Неожиданно пришло короткое известие от отца. Это опять была открытка, но чуть ли не годовой давности. Он сообщал, что находится в какой-то северной стране и вскоре должен прибыть на Родину. Маме открытку читали вслух, и она слегка улыбалась. Тетя Клава подбадривала ее и говорила, что все ждут прорыва блокады.

А голод и смерть еще вольней бродили по городу, как будто хотели унести с собой всех до единого его жителей. У Рудика от голода появились боли в голове, под лопаткой и в груди. Как ни глотаешь беспрестанно слюну, а наглотаться не можешь. Очень пересыхает во рту. Сначала хотелось шнырять и рыскать собакой, чтобы найти хоть какой-нибудь кусочек пищи, но потом это желание пропало. Рудик перестал думать о хлебе и больше ни разу не ел во сне. Стало безразлично, есть пища или нет ее, вкусная она или несъедобная. Постепенно резкая головная боль прошла, только стучало в висках и ломило затылок. Тяжесть и вялость во всем теле. Предметы перед глазами расплывались. Состояние такое, как будто погрузился в воду и открыл там глаза. Воздух заполнен какими-то мелкими снежинками, которые не исчезают, даже когда зажмуришься. Голова постоянно кружится, и поташнивает. Все время клонит ко сну, тянет в забытье. Сил нет ходить, хочется присесть или прилечь. Исчезли и страх и боязнь, ничто уже не радовало, но и ничто не пугало. Люди говорили только шепотом, не всегда разобрать можно и расслышать. Все видится вдалеке или издалека…
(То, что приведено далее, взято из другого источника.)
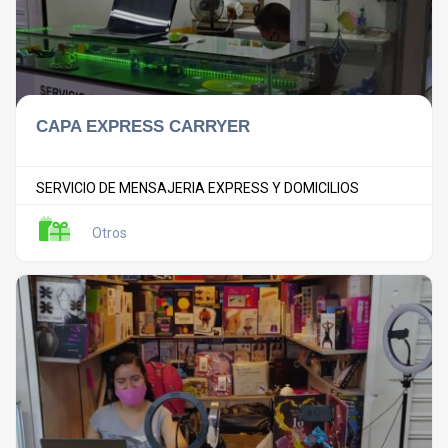
CAPA EXPRESS CARRYER
SERVICIO DE MENSAJERIA EXPRESS Y DOMICILIOS
Otros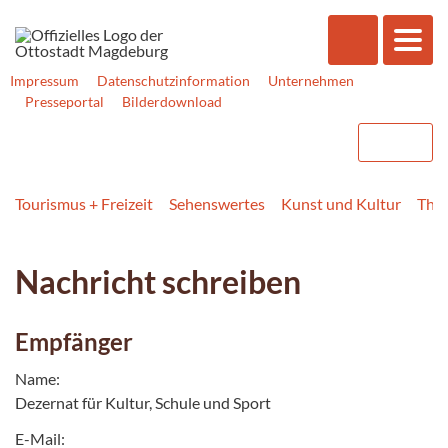
Impressum
Datenschutzinformation
Unternehmen
Presseportal
Bilderdownload
Tourismus + Freizeit
Sehenswertes
Kunst und Kultur
Thea
Nachricht schreiben
Empfänger
Name:
Dezernat für Kultur, Schule und Sport
E-Mail: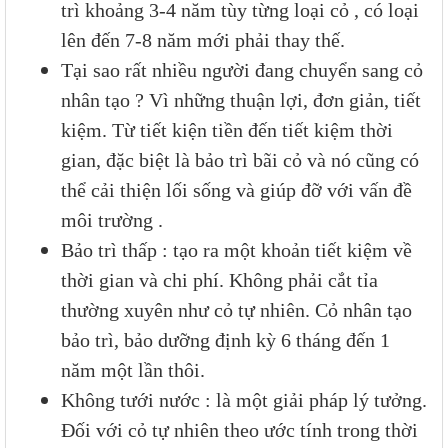
trì khoảng 3-4 năm tùy từng loại cỏ , có loại
lên đến 7-8 năm mới phải thay thế.
Tại sao rất nhiều người đang chuyển sang cỏ
nhân tạo ? Vì những thuận lợi, đơn giản, tiết
kiệm. Từ tiết kiện tiền đến tiết kiệm thời
gian, đặc biệt là bảo trì bãi cỏ và nó cũng có
thể cải thiện lối sống và giúp đỡ với vấn đề
môi trường .
Bảo trì thấp : tạo ra một khoản tiết kiệm về
thời gian và chi phí. Không phải cắt tỉa
thường xuyên như cỏ tự nhiên. Cỏ nhân tạo
bảo trì, bảo dưỡng định kỳ 6 tháng đến 1
năm một lần thôi.
Không tưới nước : là một giải pháp lý tưởng.
Đối với cỏ tự nhiên theo ước tính trong thời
Тетя Клава опять сердилась на маму, бранила ее, что она совсем раскисла и будто притворяется сильно больной. Мама не оправдывалась, но все же просила прощения, словно в самом деле обидела чем-то тетю Клаву. Ополченец-музыкант убеждал кого-то в подъезде, что голод — самая настоящая болезнь, такая же, как холера или тиф, и никакие лекарства уже не помогут больному. Маме становилось совсем плохо. Немного поест, и ее тут же вырвет. Однажды утром неожиданно тетя Клава сварила мясной суп, и по квартире разнесся очень ароматный запах бульона, как будто ожила довоенная общая кухня. Этим супом тетя Клава кормила только маму, а косточки и маленькие кусочки мяса давала Рудику и другим детям. Горячий бульон мама ела с кончика ложки, и у нее даже щеки стали розовыми. Тетя Клава сама кормила маму, была очень довольна и шутила, рассказывая веселые истории, хотя в городе ничего веселого не было, а царило одно только горе. Еще тетя Клава кормила этим бульоном соседку, которая после смерти дочери стала сходить с ума.